New York Will Become Early Voting State For First Time

Voting in New York will be a little easier this fall.

New York Gov. Andrew Cuomo signing the bill.
New York Gov. Andrew Cuomo signing the bill. Photo Credit: New York Gov. Andrew Cuomo
New York City - January 24, 2019 Photo Credit: NYGovCuomo

New York Gov. Andrew Cuomo signed a bill into law on Thursday that will allow up to eight days of early voting before an election. The new legislation also will synchronize federal and state primary elections, allow voter preregistration for teenagers, provide voter registration portability within the state, and close the “LLC loophole.”

“At a time when the federal government is doing everything it can to disenfranchise voters, we are breaking down the barriers that have discouraged too many generations of New Yorkers from exercising their right to vote," Cuomo said on Thursday. 

According to Cuomo, enacting early voting will make voting more convenient for voters whose professional or family obligations make it difficult to physically get to the polls, as well as reduce waiting times and ease logistical burdens for poll workers. The legislation will also allow 16 and 17-year-olds to pre-register to vote, which would automatically be registered on their 18th birthday when they are eligible to vote.

"I'm proud to sign into law these important voting reforms that are part of our first 100-day Justice Agenda but this is only the beginning,” Cuomo added. “We are going to finish the job and enact additional reforms in this year's budget including automatic registration and extending upstate voting hours to once and for all make it easier for New Yorkers to make their voices heard at the ballot box.”

The bill also limits political spending by an LLC to a total of $5,000 annually, the same as corporations and allows voters to not have to re-register to vote if they change counties.

"For years, the Assembly Majority has worked to make it easier for voters to cast their ballots, and while New York has prided itself on being a progressive leader, our antiquated election laws have lagged behind,” Assembly Speaker Carl Heastie said. “It was a pleasure to work with our partners in the Senate Majority to get real reforms - expanding access to the democratic process and bringing more transparency to our campaign finance laws. I look forward to continuing our work together to move New York State forward."

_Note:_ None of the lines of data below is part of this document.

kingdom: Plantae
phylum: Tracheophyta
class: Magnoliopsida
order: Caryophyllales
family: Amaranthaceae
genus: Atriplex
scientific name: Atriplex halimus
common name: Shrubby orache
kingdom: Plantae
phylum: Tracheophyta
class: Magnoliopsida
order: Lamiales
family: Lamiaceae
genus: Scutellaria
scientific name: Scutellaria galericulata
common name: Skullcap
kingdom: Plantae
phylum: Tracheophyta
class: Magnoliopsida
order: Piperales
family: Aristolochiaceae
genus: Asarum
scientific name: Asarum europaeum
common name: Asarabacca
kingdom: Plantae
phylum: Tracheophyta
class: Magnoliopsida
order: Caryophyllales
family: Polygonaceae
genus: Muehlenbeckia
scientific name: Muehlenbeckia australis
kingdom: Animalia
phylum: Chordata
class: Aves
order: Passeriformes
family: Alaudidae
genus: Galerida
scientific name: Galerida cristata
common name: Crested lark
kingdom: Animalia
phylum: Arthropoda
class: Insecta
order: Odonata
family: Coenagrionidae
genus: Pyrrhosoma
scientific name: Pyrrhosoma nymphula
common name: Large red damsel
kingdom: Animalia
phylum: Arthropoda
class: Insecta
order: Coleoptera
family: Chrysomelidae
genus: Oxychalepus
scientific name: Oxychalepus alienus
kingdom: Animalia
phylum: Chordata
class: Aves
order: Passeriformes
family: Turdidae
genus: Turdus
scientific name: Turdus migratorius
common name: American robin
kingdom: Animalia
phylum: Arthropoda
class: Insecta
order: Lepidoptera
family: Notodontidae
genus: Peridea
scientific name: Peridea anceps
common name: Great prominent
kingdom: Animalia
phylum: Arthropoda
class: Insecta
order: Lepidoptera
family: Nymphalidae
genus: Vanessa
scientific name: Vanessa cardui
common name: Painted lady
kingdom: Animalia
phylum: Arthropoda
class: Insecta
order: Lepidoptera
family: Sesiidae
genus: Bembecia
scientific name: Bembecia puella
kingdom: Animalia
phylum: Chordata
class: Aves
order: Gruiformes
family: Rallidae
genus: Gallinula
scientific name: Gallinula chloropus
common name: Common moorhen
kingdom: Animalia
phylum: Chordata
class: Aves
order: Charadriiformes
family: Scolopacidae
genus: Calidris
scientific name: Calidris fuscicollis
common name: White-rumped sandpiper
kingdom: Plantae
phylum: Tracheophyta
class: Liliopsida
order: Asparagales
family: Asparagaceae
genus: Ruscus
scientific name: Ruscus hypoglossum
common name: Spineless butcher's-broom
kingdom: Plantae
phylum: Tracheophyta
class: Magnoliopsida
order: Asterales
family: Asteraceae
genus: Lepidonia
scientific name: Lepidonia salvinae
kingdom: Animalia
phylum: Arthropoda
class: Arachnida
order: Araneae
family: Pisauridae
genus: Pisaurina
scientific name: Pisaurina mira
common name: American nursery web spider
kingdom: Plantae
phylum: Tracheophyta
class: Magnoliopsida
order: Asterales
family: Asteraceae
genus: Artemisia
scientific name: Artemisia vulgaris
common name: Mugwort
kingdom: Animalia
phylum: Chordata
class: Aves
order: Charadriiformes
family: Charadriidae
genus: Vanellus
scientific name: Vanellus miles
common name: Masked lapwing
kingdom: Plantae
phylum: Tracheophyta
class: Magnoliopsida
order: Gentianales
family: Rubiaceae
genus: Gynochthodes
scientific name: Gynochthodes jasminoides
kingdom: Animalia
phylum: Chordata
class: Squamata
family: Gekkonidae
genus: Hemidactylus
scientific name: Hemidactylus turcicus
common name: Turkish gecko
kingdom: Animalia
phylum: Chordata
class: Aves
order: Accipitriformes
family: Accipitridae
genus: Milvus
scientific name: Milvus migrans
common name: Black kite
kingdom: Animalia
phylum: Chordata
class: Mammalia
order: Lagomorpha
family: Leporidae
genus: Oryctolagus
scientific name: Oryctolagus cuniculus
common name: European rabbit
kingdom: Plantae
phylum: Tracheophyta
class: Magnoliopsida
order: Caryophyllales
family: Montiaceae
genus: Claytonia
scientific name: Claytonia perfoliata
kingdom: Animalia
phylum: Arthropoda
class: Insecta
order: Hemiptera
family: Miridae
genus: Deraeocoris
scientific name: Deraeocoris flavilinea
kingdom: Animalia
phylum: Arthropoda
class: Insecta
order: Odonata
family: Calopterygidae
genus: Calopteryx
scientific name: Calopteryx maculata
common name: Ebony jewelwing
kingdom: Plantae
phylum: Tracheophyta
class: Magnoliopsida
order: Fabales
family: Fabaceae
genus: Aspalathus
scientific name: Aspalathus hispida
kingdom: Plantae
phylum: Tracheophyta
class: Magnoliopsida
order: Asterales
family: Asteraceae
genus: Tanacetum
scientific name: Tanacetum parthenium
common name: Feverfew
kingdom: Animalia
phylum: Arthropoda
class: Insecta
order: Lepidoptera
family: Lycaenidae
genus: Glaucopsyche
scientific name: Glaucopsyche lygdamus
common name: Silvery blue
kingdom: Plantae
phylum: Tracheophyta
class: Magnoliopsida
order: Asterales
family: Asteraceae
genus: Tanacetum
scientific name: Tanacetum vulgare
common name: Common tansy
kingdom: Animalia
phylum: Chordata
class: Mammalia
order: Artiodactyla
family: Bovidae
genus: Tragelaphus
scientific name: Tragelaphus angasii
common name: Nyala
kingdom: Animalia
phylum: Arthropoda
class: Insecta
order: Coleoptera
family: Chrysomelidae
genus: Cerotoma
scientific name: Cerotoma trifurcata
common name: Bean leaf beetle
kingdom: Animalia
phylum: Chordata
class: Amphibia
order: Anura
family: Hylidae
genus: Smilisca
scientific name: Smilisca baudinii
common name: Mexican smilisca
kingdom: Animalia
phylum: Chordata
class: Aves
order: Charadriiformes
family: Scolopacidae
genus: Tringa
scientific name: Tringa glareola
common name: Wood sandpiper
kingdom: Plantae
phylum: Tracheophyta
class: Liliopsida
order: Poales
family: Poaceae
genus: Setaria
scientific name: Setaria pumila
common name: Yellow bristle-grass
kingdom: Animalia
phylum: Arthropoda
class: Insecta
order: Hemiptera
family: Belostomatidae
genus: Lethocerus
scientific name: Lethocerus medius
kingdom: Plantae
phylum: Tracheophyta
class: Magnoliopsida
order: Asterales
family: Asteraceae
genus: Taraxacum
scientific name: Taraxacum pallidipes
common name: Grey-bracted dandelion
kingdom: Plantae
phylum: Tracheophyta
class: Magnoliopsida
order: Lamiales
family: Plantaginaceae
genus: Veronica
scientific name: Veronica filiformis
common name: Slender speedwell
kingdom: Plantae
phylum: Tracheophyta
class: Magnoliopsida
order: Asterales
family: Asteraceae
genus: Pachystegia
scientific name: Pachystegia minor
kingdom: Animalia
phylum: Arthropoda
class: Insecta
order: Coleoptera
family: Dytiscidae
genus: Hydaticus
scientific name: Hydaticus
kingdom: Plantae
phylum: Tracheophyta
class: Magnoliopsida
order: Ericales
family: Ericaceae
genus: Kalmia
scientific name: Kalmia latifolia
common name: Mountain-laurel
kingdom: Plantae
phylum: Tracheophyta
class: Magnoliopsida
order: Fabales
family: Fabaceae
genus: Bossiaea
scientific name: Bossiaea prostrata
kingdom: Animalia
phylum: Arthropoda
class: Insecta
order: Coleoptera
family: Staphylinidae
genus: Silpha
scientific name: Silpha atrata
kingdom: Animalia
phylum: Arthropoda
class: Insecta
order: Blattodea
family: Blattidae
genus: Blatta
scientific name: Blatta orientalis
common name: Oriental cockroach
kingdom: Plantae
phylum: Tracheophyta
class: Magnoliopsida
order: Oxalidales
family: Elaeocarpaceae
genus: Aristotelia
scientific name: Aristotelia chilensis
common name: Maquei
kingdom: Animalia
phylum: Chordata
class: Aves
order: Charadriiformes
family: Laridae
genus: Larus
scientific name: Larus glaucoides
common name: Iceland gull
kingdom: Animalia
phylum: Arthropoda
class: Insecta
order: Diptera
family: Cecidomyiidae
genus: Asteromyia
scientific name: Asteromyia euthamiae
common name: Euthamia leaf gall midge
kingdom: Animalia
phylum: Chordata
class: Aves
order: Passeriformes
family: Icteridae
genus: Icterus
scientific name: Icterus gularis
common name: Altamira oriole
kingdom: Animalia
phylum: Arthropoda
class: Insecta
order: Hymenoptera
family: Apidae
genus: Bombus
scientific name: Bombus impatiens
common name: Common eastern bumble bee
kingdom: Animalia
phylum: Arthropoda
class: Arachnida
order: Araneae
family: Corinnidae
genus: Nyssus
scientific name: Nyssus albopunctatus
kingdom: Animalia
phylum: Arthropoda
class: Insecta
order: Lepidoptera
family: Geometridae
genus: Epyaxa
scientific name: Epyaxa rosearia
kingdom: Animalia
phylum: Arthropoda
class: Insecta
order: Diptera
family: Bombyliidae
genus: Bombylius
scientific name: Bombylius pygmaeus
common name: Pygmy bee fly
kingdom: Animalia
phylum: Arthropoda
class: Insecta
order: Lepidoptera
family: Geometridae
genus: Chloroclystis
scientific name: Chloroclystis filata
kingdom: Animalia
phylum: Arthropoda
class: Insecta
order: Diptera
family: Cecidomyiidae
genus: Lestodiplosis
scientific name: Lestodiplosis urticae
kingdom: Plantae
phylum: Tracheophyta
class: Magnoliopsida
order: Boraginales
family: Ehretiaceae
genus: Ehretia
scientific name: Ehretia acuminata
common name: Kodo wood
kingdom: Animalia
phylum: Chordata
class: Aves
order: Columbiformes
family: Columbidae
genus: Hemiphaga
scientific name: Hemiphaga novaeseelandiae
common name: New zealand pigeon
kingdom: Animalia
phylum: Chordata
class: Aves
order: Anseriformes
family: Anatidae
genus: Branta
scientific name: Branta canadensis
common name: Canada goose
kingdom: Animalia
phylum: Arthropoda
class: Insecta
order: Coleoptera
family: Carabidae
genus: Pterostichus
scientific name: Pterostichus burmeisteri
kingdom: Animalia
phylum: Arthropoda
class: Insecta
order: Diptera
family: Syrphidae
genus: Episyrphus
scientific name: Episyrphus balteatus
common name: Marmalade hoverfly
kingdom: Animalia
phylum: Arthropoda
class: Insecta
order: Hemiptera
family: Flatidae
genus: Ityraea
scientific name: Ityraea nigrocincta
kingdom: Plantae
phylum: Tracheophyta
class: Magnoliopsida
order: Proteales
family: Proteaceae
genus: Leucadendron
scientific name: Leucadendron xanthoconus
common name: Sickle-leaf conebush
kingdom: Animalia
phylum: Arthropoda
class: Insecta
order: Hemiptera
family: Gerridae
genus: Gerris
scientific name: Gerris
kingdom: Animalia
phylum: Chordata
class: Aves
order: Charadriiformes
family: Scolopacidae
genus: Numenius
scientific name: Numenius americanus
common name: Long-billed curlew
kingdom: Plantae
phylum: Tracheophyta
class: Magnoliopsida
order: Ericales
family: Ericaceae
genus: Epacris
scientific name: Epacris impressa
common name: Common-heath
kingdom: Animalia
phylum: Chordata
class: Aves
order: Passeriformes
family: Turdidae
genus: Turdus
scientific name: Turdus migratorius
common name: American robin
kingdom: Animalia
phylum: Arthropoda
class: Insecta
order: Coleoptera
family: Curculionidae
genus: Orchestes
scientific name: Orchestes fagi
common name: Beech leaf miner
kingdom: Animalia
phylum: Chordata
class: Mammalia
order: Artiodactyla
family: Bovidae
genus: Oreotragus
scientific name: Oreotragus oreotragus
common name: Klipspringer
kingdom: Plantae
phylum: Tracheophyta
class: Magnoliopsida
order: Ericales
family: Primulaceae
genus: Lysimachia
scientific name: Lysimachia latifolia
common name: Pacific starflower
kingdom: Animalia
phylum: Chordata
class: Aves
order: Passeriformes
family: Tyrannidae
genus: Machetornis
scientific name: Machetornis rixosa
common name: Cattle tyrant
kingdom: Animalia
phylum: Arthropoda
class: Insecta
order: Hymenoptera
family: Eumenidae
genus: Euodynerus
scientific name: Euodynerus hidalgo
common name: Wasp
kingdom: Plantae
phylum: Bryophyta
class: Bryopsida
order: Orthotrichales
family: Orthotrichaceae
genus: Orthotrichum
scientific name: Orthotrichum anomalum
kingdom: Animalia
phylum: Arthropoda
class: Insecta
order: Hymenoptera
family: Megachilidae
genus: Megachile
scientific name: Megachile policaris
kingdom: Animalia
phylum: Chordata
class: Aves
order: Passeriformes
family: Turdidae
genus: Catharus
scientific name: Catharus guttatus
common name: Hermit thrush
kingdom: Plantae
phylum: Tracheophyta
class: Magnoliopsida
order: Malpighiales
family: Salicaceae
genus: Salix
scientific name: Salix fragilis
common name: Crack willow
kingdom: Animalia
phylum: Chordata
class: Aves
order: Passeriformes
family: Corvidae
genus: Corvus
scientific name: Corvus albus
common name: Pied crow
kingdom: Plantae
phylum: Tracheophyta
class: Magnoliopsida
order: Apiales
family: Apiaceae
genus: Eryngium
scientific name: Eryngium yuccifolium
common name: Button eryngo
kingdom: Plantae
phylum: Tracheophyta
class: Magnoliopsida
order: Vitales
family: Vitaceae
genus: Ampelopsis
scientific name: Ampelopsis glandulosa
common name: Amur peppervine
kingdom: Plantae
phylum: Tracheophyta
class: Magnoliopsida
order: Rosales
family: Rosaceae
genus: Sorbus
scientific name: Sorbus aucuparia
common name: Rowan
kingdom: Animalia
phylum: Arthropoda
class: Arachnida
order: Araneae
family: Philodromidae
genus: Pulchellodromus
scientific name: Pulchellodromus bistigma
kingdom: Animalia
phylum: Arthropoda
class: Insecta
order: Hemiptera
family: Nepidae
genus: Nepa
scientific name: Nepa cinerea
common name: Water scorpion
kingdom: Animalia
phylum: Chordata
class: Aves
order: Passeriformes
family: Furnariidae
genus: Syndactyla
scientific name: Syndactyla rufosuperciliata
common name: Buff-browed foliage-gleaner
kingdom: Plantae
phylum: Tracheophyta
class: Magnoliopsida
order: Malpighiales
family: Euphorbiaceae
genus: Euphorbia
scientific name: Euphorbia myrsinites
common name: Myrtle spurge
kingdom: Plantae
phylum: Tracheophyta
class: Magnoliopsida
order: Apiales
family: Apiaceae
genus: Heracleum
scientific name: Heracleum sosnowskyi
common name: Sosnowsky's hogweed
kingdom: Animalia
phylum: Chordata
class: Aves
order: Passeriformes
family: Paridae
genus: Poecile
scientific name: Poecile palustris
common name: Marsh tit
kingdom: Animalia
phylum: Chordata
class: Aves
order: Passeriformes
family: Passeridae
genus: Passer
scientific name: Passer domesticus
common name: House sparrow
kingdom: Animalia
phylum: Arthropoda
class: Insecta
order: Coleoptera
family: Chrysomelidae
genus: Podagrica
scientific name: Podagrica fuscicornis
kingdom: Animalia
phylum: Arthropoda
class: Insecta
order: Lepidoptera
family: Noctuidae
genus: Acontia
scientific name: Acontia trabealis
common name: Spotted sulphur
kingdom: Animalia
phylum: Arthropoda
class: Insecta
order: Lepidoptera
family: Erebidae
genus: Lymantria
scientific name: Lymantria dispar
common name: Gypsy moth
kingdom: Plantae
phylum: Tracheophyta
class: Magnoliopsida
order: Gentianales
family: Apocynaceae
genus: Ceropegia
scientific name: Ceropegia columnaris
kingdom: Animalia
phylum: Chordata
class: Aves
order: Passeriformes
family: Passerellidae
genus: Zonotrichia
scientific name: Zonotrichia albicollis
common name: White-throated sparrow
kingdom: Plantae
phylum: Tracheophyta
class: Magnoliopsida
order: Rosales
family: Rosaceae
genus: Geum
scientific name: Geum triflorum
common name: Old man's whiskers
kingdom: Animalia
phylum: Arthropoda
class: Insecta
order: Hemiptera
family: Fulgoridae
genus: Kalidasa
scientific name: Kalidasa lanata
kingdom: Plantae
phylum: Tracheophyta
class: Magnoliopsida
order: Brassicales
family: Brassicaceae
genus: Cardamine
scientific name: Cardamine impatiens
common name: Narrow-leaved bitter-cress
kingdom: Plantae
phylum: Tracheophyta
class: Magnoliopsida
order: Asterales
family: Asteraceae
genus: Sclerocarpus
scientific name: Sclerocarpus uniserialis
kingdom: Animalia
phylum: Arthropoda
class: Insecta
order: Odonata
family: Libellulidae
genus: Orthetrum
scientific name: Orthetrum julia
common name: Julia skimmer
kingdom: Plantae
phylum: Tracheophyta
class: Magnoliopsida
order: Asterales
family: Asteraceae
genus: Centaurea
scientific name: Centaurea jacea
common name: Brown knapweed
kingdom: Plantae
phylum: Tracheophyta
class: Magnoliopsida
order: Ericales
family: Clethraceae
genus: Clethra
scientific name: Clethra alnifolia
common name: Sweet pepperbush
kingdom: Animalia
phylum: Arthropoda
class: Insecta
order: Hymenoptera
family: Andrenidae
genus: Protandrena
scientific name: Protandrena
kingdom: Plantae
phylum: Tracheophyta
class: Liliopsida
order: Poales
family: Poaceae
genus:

Senate Majority Leader Andrea Stewart-Cousins added, "Government should be about breaking down barriers. We need more voices in our democracy, not fewer. Easing access to voting and having New Yorkers exercise their Constitutional right to have their voices heard shouldn't be partisan or controversial. Other states have taken the lead on issues like early voting, same-day registration, pre-registration, and no-excuse absentee voting. It is time for New York State to catch up, so we can once again lead the way forward."